『日本近代短篇小説選 昭和篇2』 岩波文庫、60頁 (強調は引用者)

上野から谷中に移った作者(だとして)は、太宰春台という著名な歴史上の人物と、ゆかりの碑文を入手することに心奪われている。つまり、後世に作られた評価に基づいて、「あぁ、春台の墓の銘なら、思想史の史料として価値がございますなぁ」みたいな評判を得たいと思っている。

こうして視点が同時代を外れてしまった結果、さっきまではイエスのように畏怖を覚えていた浮浪児の姿も、単に「汚ったねぇなぁ」という風にだけ見えてしまう。しかしこの後、「イエス」は主人公に追いつき、そうした驕慢に徹底的な復讐を果たして(読んでのお楽しみ!)、去ってゆく。

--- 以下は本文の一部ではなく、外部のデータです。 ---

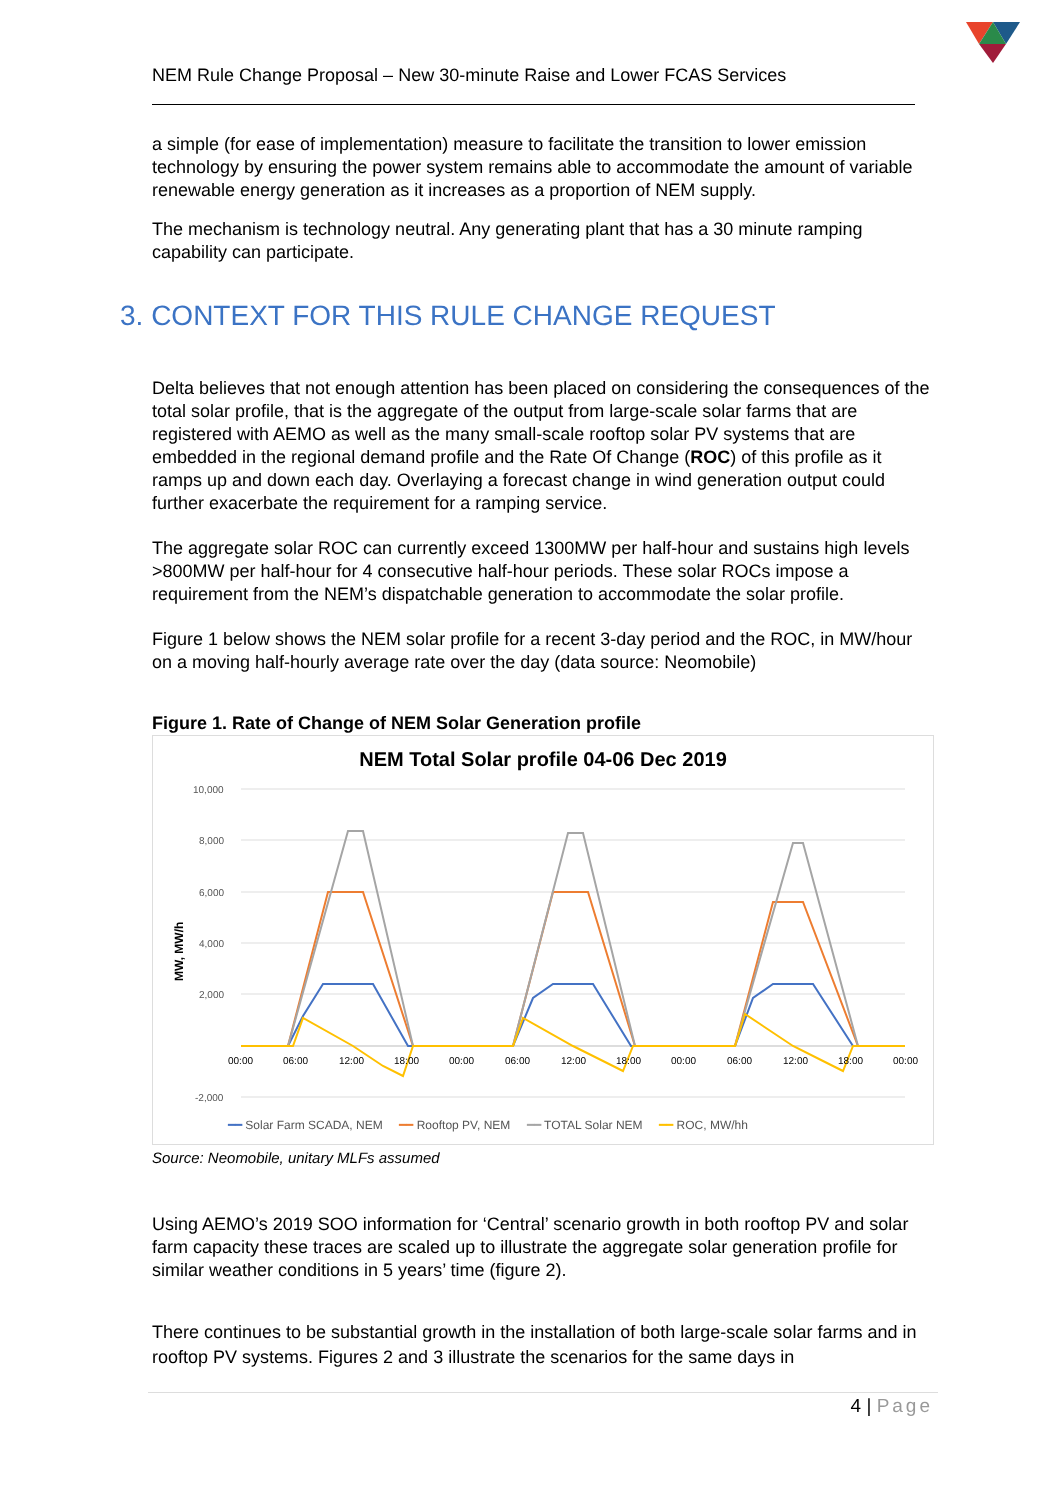NEM Rule Change Proposal – New 30-minute Raise and Lower FCAS Services
a simple (for ease of implementation) measure to facilitate the transition to lower emission technology by ensuring the power system remains able to accommodate the amount of variable renewable energy generation as it increases as a proportion of NEM supply.
The mechanism is technology neutral. Any generating plant that has a 30 minute ramping capability can participate.
3. CONTEXT FOR THIS RULE CHANGE REQUEST
Delta believes that not enough attention has been placed on considering the consequences of the total solar profile, that is the aggregate of the output from large-scale solar farms that are registered with AEMO as well as the many small-scale rooftop solar PV systems that are embedded in the regional demand profile and the Rate Of Change (ROC) of this profile as it ramps up and down each day. Overlaying a forecast change in wind generation output could further exacerbate the requirement for a ramping service.
The aggregate solar ROC can currently exceed 1300MW per half-hour and sustains high levels >800MW per half-hour for 4 consecutive half-hour periods. These solar ROCs impose a requirement from the NEM’s dispatchable generation to accommodate the solar profile.
Figure 1 below shows the NEM solar profile for a recent 3-day period and the ROC, in MW/hour on a moving half-hourly average rate over the day (data source: Neomobile)
Figure 1. Rate of Change of NEM Solar Generation profile
NEM Total Solar profile 04-06 Dec 2019
10,000
8,000
6,000
4,000
2,000
-2,000
MW, MW/h
00:00
06:00
12:00
18:00
00:00
06:00
12:00
18:00
00:00
06:00
12:00
18:00
00:00
━━ Solar Farm SCADA, NEM ━━ Rooftop PV, NEM ━━ TOTAL Solar NEM ━━ ROC, MW/hh
Source: Neomobile, unitary MLFs assumed
Using AEMO’s 2019 SOO information for ‘Central’ scenario growth in both rooftop PV and solar farm capacity these traces are scaled up to illustrate the aggregate solar generation profile for similar weather conditions in 5 years’ time (figure 2).
There continues to be substantial growth in the installation of both large-scale solar farms and in rooftop PV systems. Figures 2 and 3 illustrate the scenarios for the same days in
4 | Page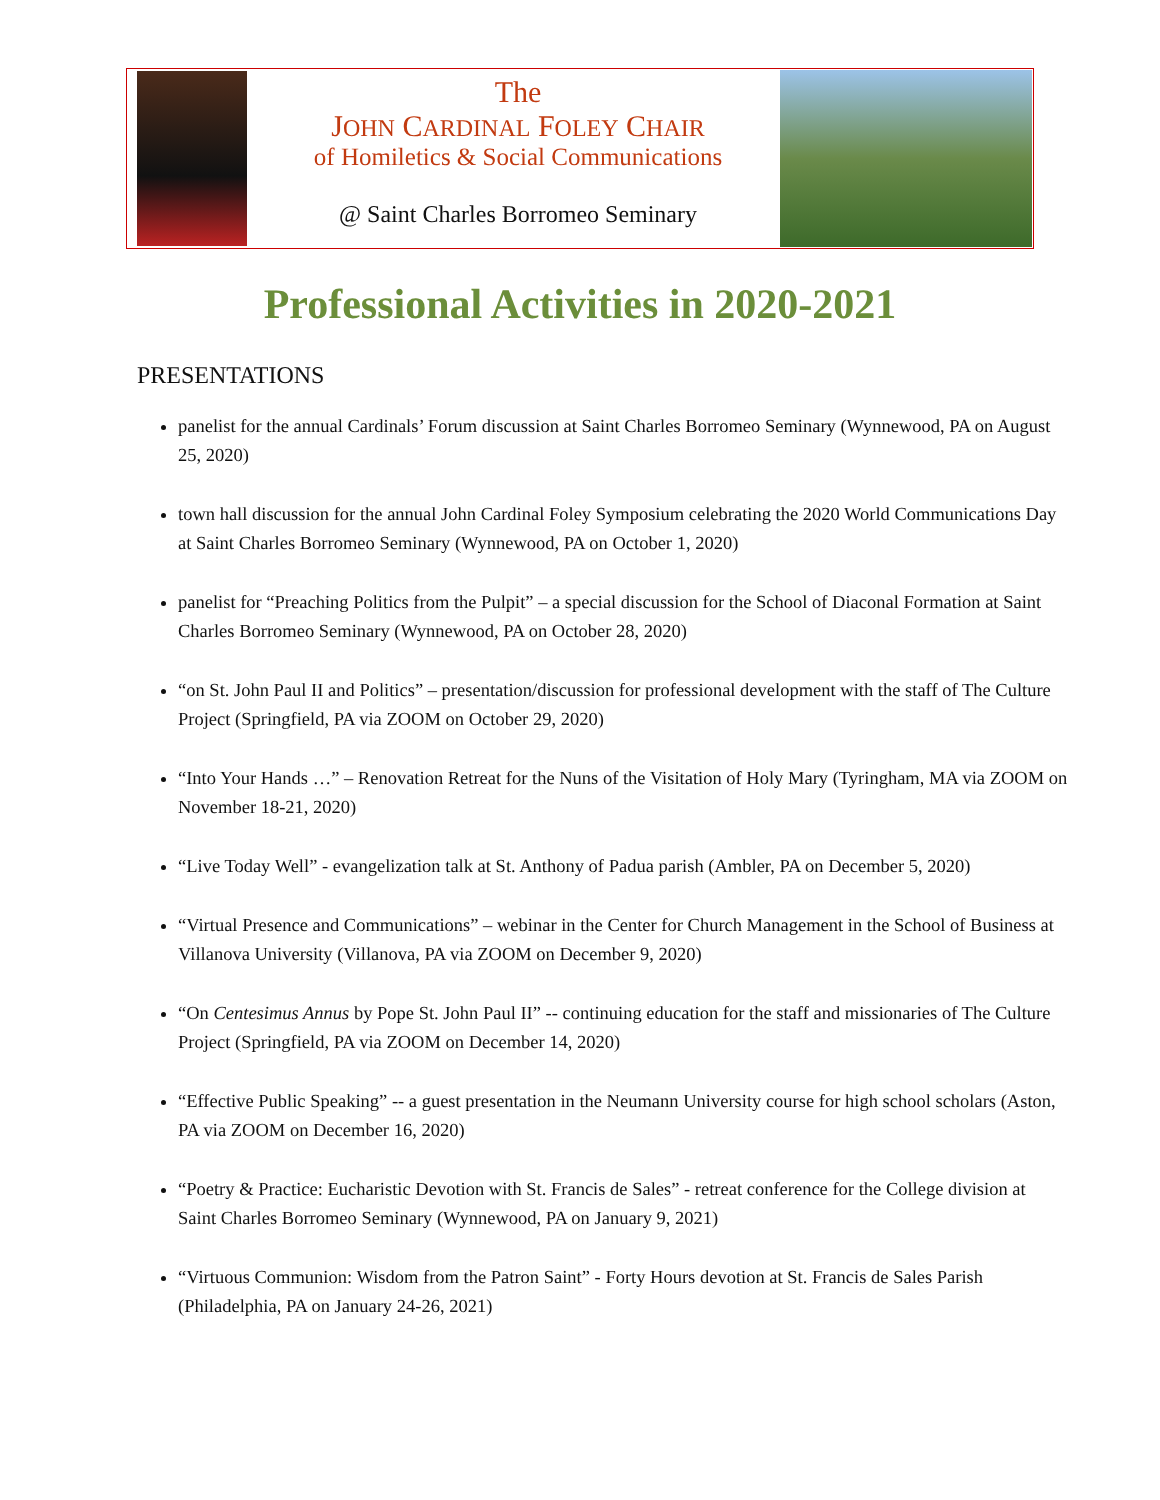The
JOHN CARDINAL FOLEY CHAIR
of Homiletics & Social Communications
@ Saint Charles Borromeo Seminary
Professional Activities in 2020-2021
PRESENTATIONS
panelist for the annual Cardinals’ Forum discussion at Saint Charles Borromeo Seminary (Wynnewood, PA on August 25, 2020)
town hall discussion for the annual John Cardinal Foley Symposium celebrating the 2020 World Communications Day at Saint Charles Borromeo Seminary (Wynnewood, PA on October 1, 2020)
panelist for “Preaching Politics from the Pulpit” – a special discussion for the School of Diaconal Formation at Saint Charles Borromeo Seminary (Wynnewood, PA on October 28, 2020)
“on St. John Paul II and Politics” – presentation/discussion for professional development with the staff of The Culture Project (Springfield, PA via ZOOM on October 29, 2020)
“Into Your Hands …” – Renovation Retreat for the Nuns of the Visitation of Holy Mary (Tyringham, MA via ZOOM on November 18-21, 2020)
“Live Today Well” - evangelization talk at St. Anthony of Padua parish (Ambler, PA on December 5, 2020)
“Virtual Presence and Communications” – webinar in the Center for Church Management in the School of Business at Villanova University (Villanova, PA via ZOOM on December 9, 2020)
“On Centesimus Annus by Pope St. John Paul II” -- continuing education for the staff and missionaries of The Culture Project (Springfield, PA via ZOOM on December 14, 2020)
“Effective Public Speaking” -- a guest presentation in the Neumann University course for high school scholars (Aston, PA via ZOOM on December 16, 2020)
“Poetry & Practice: Eucharistic Devotion with St. Francis de Sales” - retreat conference for the College division at Saint Charles Borromeo Seminary (Wynnewood, PA on January 9, 2021)
“Virtuous Communion: Wisdom from the Patron Saint” - Forty Hours devotion at St. Francis de Sales Parish (Philadelphia, PA on January 24-26, 2021)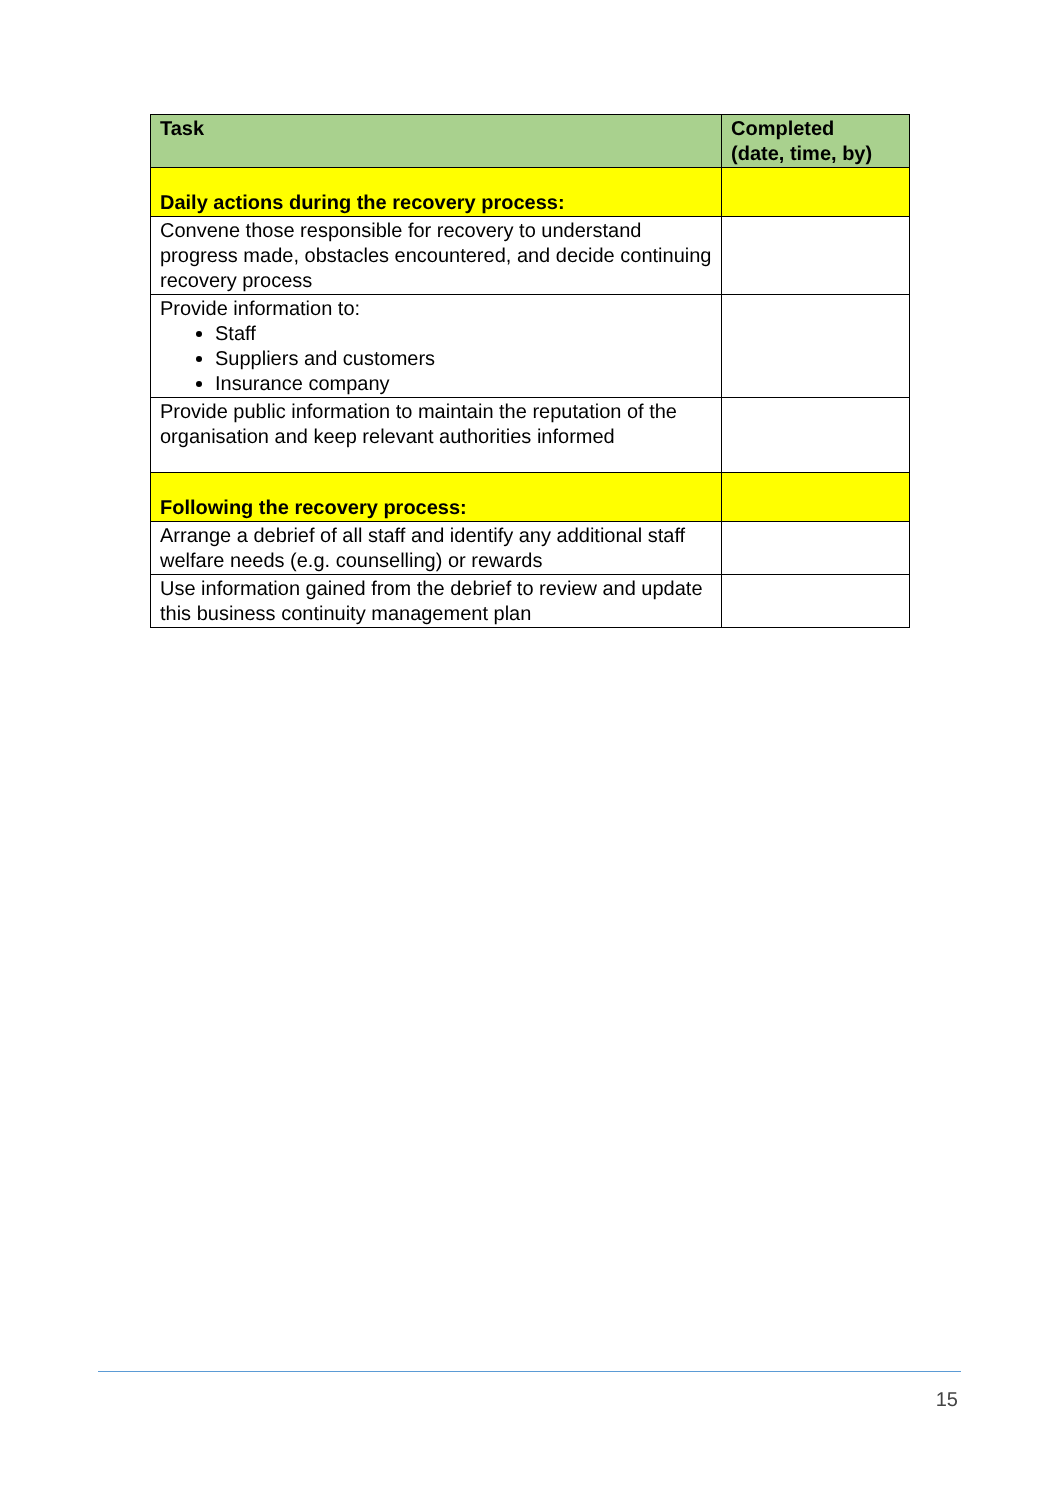| Task | Completed (date, time, by) |
| --- | --- |
| Daily actions during the recovery process: | |
| Convene those responsible for recovery to understand progress made, obstacles encountered, and decide continuing recovery process | |
| Provide information to: Staff Suppliers and customers Insurance company | |
| Provide public information to maintain the reputation of the organisation and keep relevant authorities informed | |
| Following the recovery process: | |
| Arrange a debrief of all staff and identify any additional staff welfare needs (e.g. counselling) or rewards | |
| Use information gained from the debrief to review and update this business continuity management plan | |
15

文学性のない口語体に翻訳しますと、「これ、江戸時代に彫られた貴重な文章なんすよぉ」と、まるで骨董いじりみたいに自国の過去に接して、ウッヒョー俺の歴史研究ってジッショー的! と舞い上がる主人公を、

「だからなんなん? そんなんがお前にとっては歴史なん?」

と、歴史それ自体が殴りつける話としても読める。ここにたまらない爽快感を覚えるわけです、私としては(笑)。

元日に、今年の夏まではにわかに「歴史の大事さ」を説く人が大量発生しますと、警鐘を鳴らしました。改めて、ホンモノとニセモノの歴史を区別する基準を確認しますと、こんな感じになります。

過去を訪れるとき、自分がいま持っている(つまり、後世に作られた)先入見や価値観をいちどは捨てて、まだ一切の意味づけがなされていない「イエス」のような存在に出会う準備ができている。そうした姿勢で描かれる歴史が、ホンモノ。